Information shown:
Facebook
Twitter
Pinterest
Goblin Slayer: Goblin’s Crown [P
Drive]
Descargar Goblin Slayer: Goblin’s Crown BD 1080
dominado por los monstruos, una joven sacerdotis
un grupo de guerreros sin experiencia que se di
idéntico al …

Problem details: Where in the records does the string "Crown" appear? Copy every line that has it.

Solution:
Goblin Slayer: Goblin’s Crown [P
Descargar Goblin Slayer: Goblin’s Crown BD 1080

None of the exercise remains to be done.